Relevant to this concern is the Ombudsman’s position on the issue of severity limit breaches in their draft decision letter issued on 4 May 2005, which differs markedly from their final report:
7. When considering complaints concerning decisions that are reliant on professional judgements, The Ombudsman would not normally seek to substitute her judgment for that of relevant expert. You will appreciate that there are many such decisions within this case, and this confines our legitimate interest to the overall process governing this area.
13. Whilst there would appear to be an element of subjectivity involved in the assessment of severity decisions about what severity limit to apply to the various procedures were a matter for the Inspectorate’s professional judgement and expertise. I do not see any basis upon which this Office could seek to question their assessment of the position (paragraph 7). In the light of that, and as I can see no evidence of administrative fault by the Home Office in their handling of this matter, I can see no grounds for the Ombudsman’s further intervention in the matter.

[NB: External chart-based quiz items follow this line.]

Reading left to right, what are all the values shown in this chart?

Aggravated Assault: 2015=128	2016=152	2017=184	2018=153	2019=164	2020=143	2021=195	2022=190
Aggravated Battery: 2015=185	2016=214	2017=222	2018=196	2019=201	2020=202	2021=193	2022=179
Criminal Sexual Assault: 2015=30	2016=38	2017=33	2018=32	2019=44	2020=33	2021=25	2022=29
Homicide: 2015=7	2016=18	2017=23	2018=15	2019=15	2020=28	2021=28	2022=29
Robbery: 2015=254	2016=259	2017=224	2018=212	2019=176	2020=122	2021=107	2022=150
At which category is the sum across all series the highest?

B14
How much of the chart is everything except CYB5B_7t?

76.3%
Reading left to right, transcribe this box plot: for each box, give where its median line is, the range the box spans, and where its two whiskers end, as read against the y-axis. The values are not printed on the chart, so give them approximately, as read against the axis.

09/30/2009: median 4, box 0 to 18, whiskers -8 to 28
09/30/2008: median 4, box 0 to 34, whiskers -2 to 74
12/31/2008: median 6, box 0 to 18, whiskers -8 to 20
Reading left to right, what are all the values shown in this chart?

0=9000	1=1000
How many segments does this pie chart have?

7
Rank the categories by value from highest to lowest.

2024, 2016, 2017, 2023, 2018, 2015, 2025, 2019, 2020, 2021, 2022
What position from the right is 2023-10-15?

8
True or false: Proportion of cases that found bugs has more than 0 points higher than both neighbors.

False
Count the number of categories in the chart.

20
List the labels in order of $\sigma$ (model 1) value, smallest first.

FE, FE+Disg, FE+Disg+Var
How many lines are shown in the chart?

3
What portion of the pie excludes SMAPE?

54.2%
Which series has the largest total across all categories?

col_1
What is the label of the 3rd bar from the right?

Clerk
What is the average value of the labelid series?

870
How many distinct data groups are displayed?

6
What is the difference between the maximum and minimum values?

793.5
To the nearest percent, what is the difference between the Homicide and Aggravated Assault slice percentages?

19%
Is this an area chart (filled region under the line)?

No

It is hard to reconcile the PHSO’s original decision to sidestep the issue of severity limits because it was deemed beyond their competency, with the subsequent assertion that they ‘did a very thorough investigation’ and were able to legitimately claim ‘The Ombudsman has looked at this and this is being done properly’. When considered in conjunction with the Ombudsman’s misrepresentation of the difference between the harm caused by ‘death-in–itself’ compared with ‘death–as-an-endpoint’ in the final report, it is hard to avoid the conclusion that the Ombudsman’s motivation for exonerating the Home Office had little to do with the facts of the case.
Rather it appears to confirm in stark terms the infallibility syndrome infecting the Westminster Village and the tribal loyalty exhibited by elite groups against justice and the interests of ordinary people.
*The PHSO’s draft decision letter dated 4 May 2005 stated: ‘[T]he investigation of the complaint has been interrupted on more than one occasion by illness, which has meant that the case has had to be considered by several different officers, which has led to significant delays’ (paragraph 2).